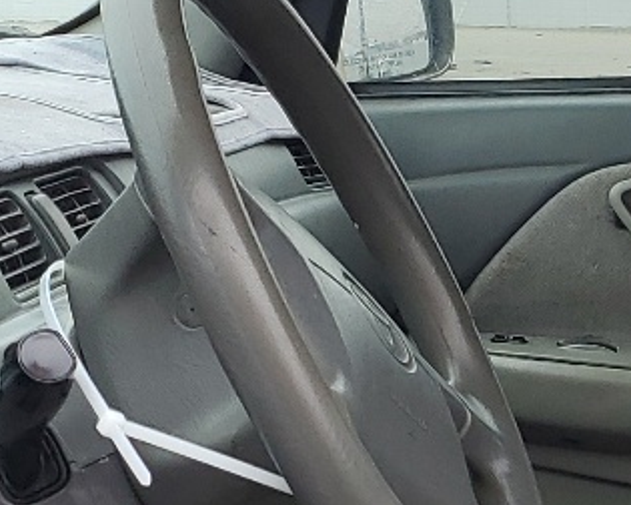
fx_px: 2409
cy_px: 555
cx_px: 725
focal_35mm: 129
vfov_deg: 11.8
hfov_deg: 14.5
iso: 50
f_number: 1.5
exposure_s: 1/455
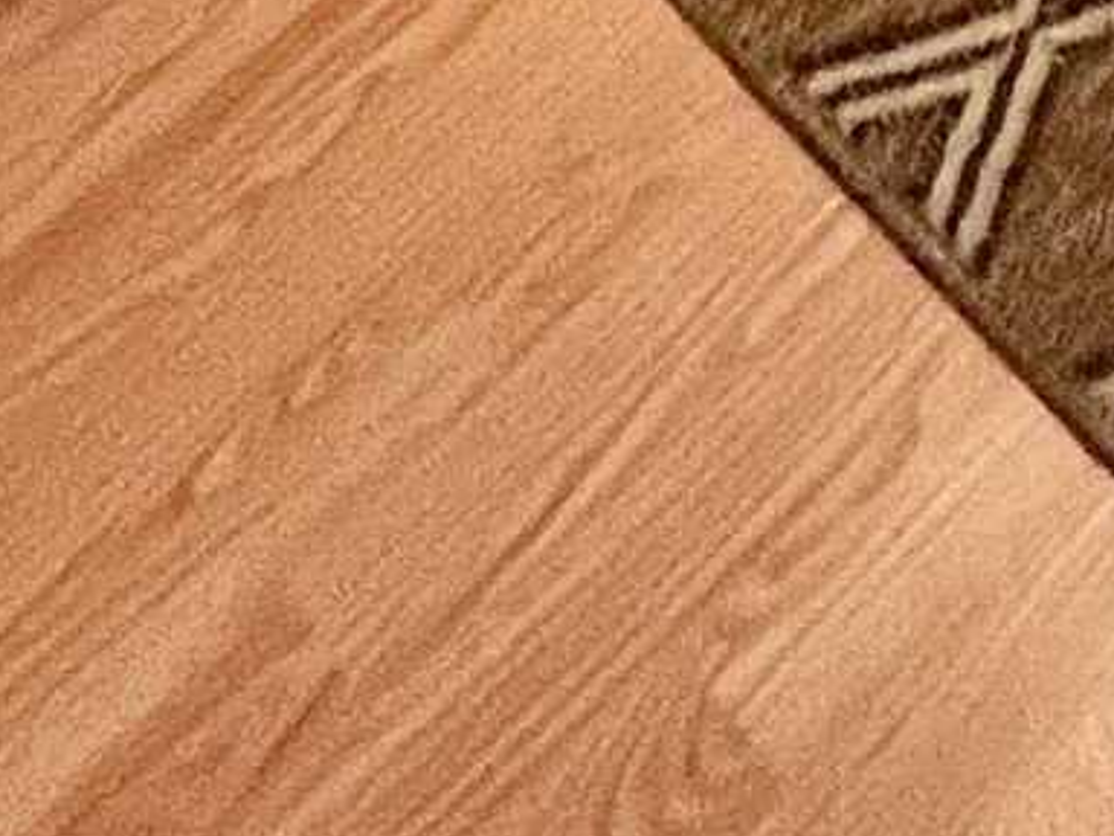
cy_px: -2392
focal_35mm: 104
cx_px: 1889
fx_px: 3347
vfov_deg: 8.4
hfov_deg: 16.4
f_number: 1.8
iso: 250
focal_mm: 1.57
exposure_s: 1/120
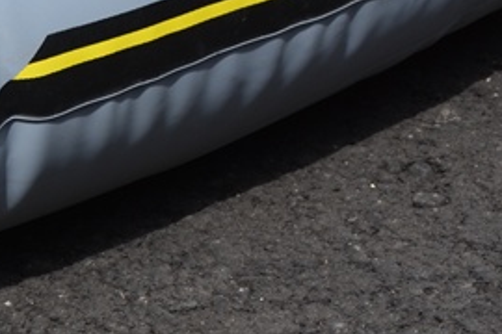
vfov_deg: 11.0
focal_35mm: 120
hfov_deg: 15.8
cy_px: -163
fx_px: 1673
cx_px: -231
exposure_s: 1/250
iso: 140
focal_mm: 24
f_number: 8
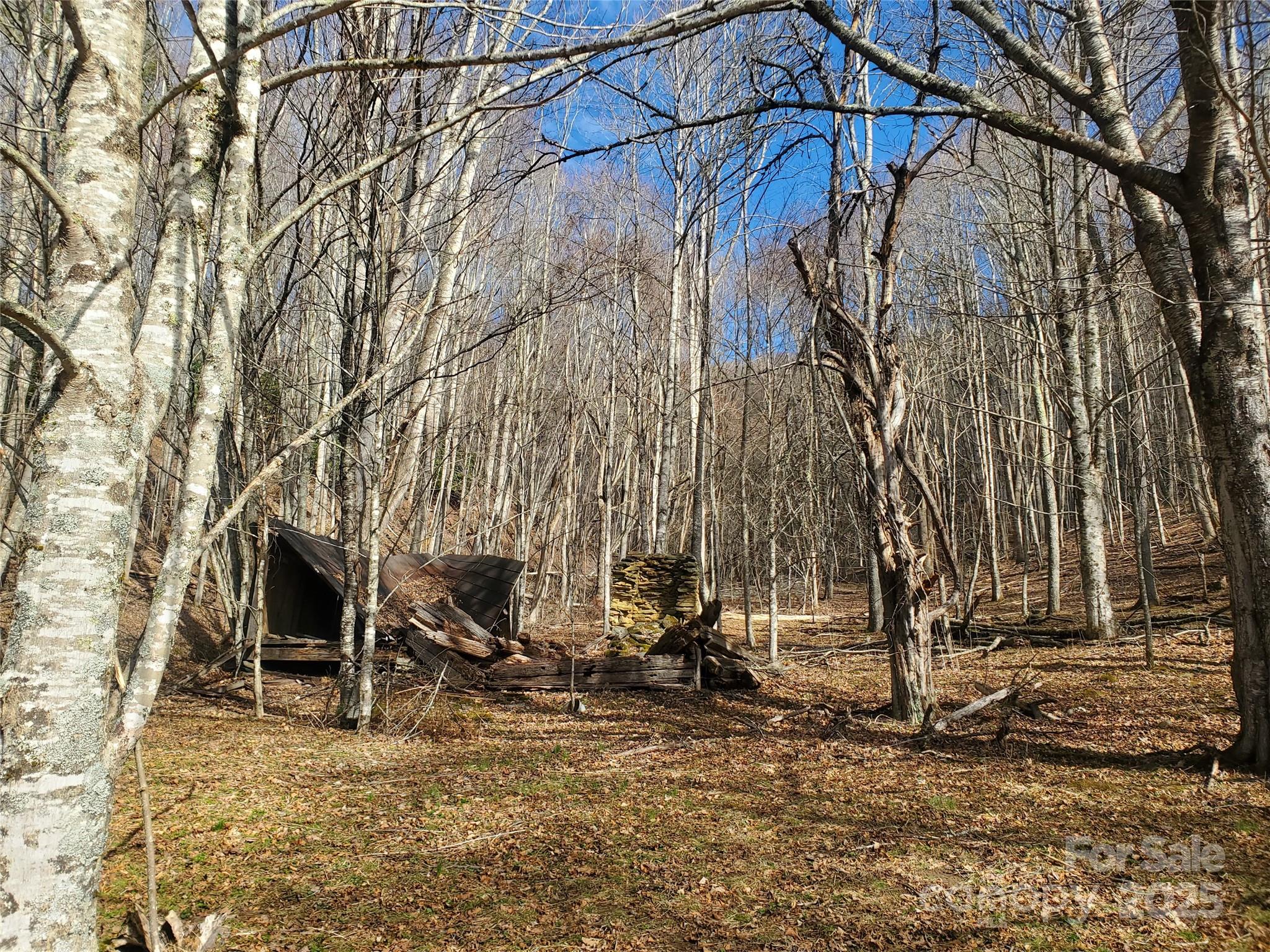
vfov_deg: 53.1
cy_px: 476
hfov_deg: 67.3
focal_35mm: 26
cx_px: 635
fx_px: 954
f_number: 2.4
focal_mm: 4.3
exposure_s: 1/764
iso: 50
════════════════
The "focal_35mm: 26" line through the last line above: set these down exactly and add nothing else.

— Result of this task —
focal_35mm: 26
cx_px: 635
fx_px: 954
f_number: 2.4
focal_mm: 4.3
exposure_s: 1/764
iso: 50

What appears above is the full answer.